▼
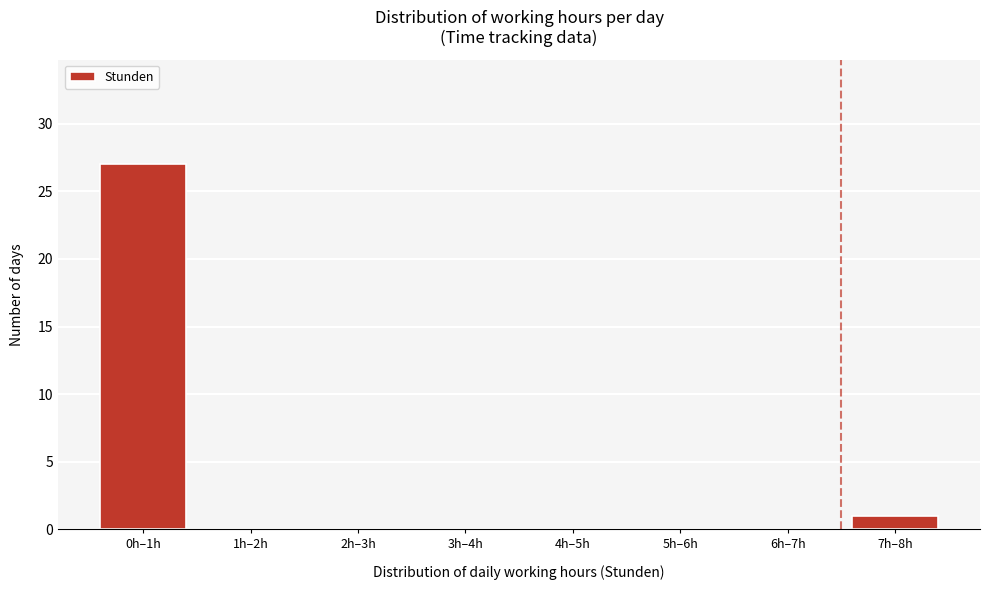

Reading right to left, extract all data points from this chart.

7h–8h=1	6h–7h=0	5h–6h=0	4h–5h=0	3h–4h=0	2h–3h=0	1h–2h=0	0h–1h=27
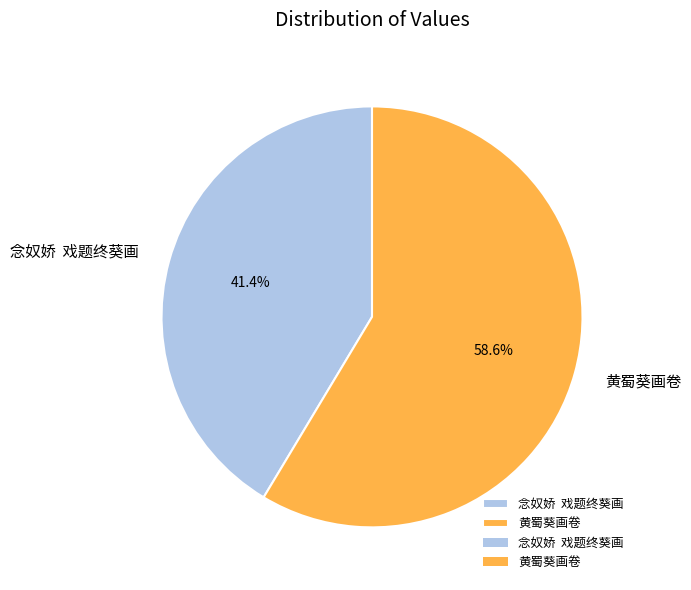

Which category accounts for the majority?

黄蜀葵画卷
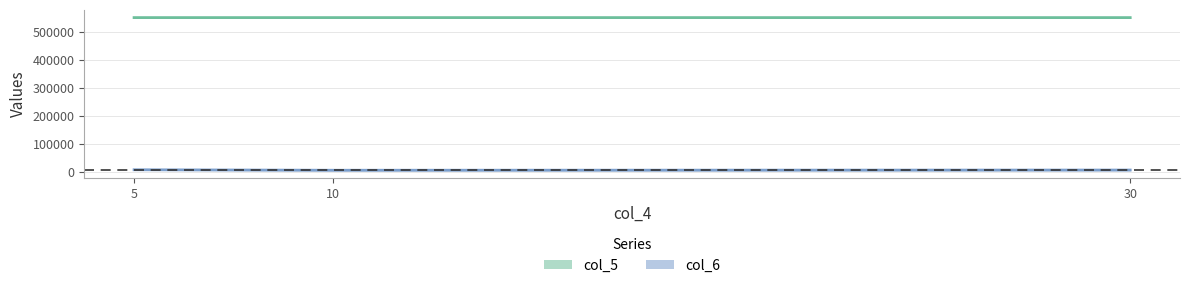

How many lines are shown in the chart?

2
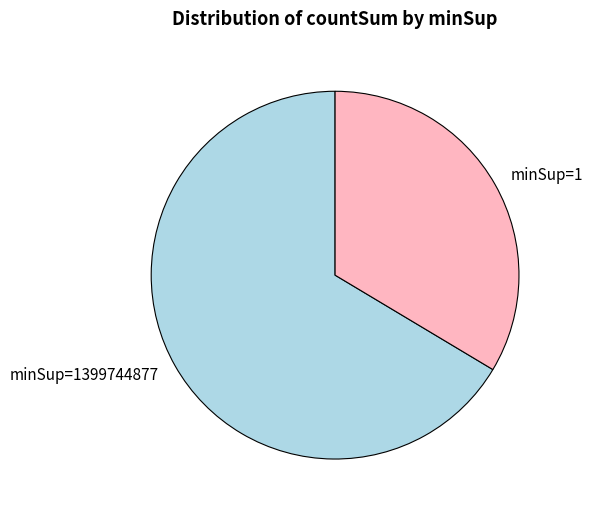

True or false: minSup=1399744877 accounts for 56% of the total.

False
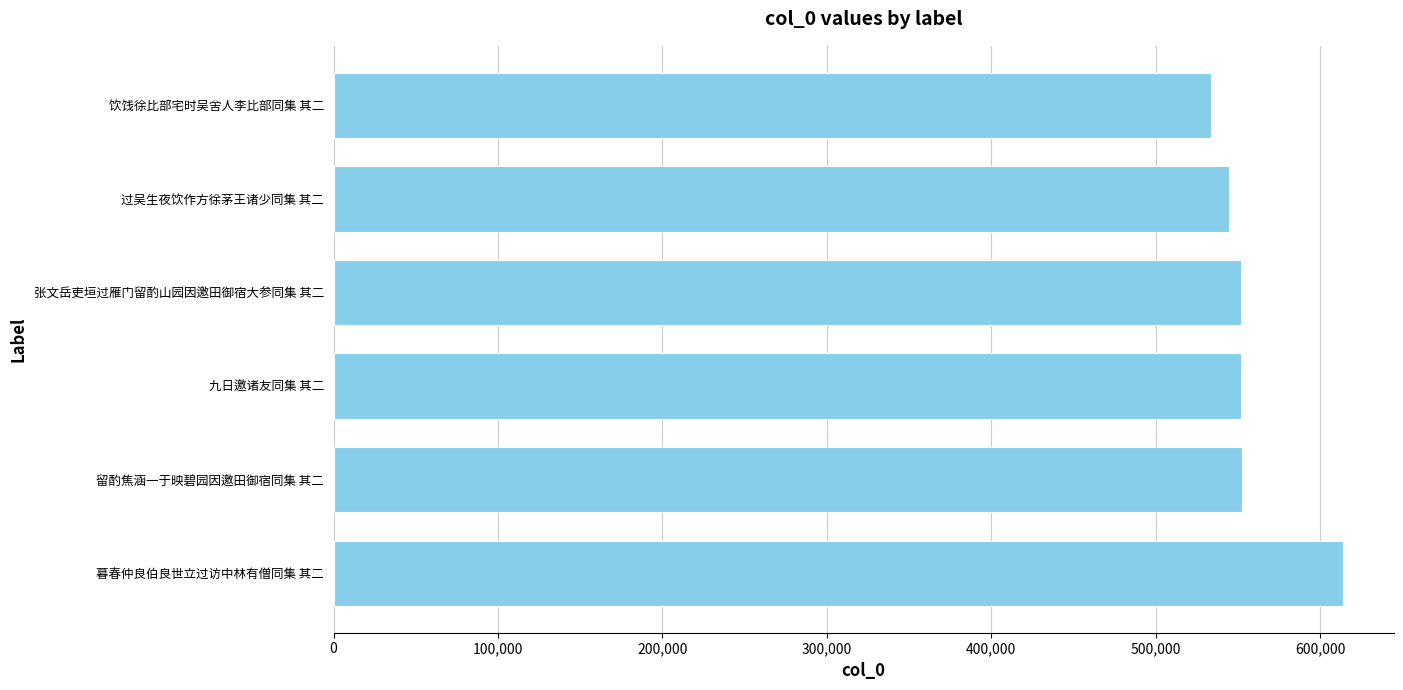

What is the approximate value at 张文岳吏垣过雁门留酌山园因邀田御宿大参同集 其二, to the nearest 10?

552060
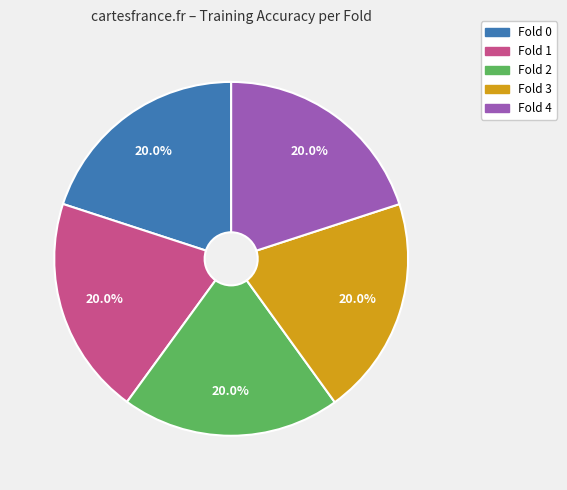

Combined, what portion of the pie is Fold 4 and Fold 3?

40.0%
▲
WHAT YOU NEED TO DO: Rewrite all of the lines above, substituting "graph" for every "chart" and leaving everything else unchanged. Omit the pictures from your answer.

OUTPUT OF THE TASK:
Reading right to left, extract all data points from this graph.

7h–8h=1	6h–7h=0	5h–6h=0	4h–5h=0	3h–4h=0	2h–3h=0	1h–2h=0	0h–1h=27

Which category accounts for the majority?

黄蜀葵画卷

How many lines are shown in the graph?

2

True or false: minSup=1399744877 accounts for 56% of the total.

False

What is the approximate value at 张文岳吏垣过雁门留酌山园因邀田御宿大参同集 其二, to the nearest 10?

552060

Combined, what portion of the pie is Fold 4 and Fold 3?

40.0%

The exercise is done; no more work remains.